| name | data-catalog |
| description | Activates when querying Danish agricultural data from R2/cloud storage.
Use this skill for: data discovery, finding datasets, understanding schemas,
querying parquet files, joining datasets on CVR/CHR/BFE identifiers.
Keywords: data, catalog, datasets, R2, GCS, parquet, schema, query, DuckDB, rclone
|
Data Catalog - R2 Storage (landbruget-data)
Data lake with 130+ datasets across bronze/silver/gold medallion layers in Cloudflare R2.
Discovering Data
Use rclone to browse R2 — never use gsutil or google.cloud.storage.
rclone lsd r2:landbruget-data/
rclone lsd r2:landbruget-data/bronze/
rclone lsd r2:landbruget-data/silver/
rclone lsd r2:landbruget-data/gold/
rclone lsd r2:landbruget-data/silver/subsidies/
rclone ls r2:landbruget-data/silver/subsidies/
rclone lsd r2:landbruget-data/gold/field_production_2024/ | tail -1
Important: Some folder names contain spaces (e.g., silver/animal welfare/, silver/work permits/). Always quote paths when scripting.
Reading Data with DuckDB
DuckDB with R2 auth is the primary way to query data. Use StorageAccess from backend/common/storage/core.py:
from common.storage.core import StorageAccess
storage = StorageAccess()
storage.create_table_from_storage_parquet("my_table", "landbruget-data/silver/subsidies/20260401_020000/data.parquet")
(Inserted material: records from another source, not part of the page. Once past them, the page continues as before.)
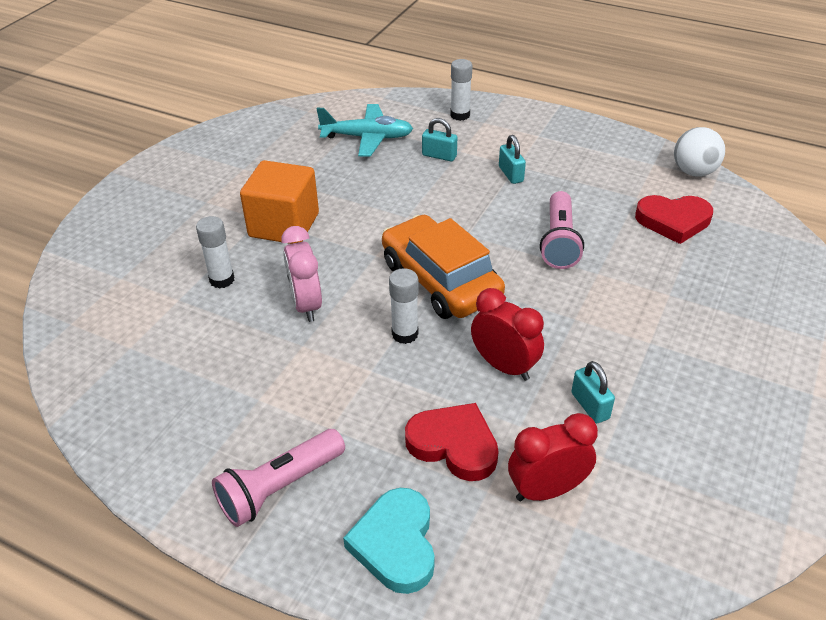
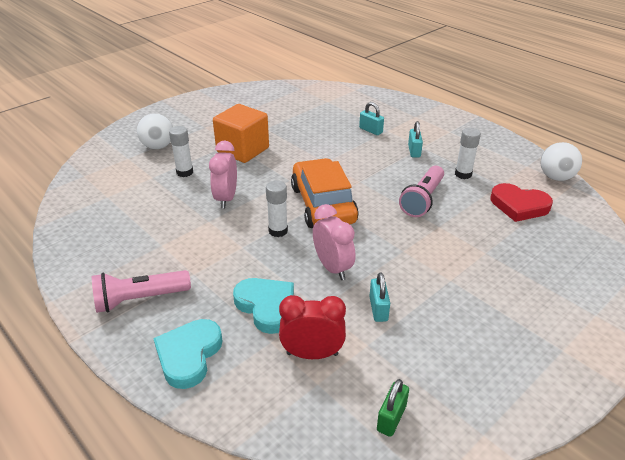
camera: 20 degrees right, 5 degrees down
turquoise plane [317,104,413,157] -> none
red heart [405,403,499,481] -> turquoise heart [233,278,294,334]
white glue stick [450,59,472,121] -> white glue stick moved to [455,128,481,179]
red clock [471,288,544,381] -> pink clock [313,204,356,280]
none -> white ball [137,113,173,149]
none -> green padlock [377,379,409,437]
result = storage.execute_query("SELECT cvr_number, COUNT(*) FROM my_table GROUP BY cvr_number")
Or use DuckDB directly after auth setup:
import duckdb
from common.storage.filesystem import setup_duckdb_cloud_auth
conn = duckdb.connect()
setup_duckdb_cloud_auth(conn)
result = conn.execute("""
SELECT cvr_number, SUM(area_ha) as total_area
FROM read_parquet('r2://landbruget-data/gold/field_production_2024/*/data.parquet')
GROUP BY cvr_number
""").fetchdf()
Environment Variables
R2_ACCESS_KEY_ID=<access-key>
R2_SECRET_ACCESS_KEY=<secret-key>
R2_ACCOUNT_ID=<account-id>
R2_BUCKET=landbruget-data
Medallion Architecture
bronze/ — Raw data exactly as received (133 datasets)
silver/ — Cleaned, validated, standardized (126 datasets)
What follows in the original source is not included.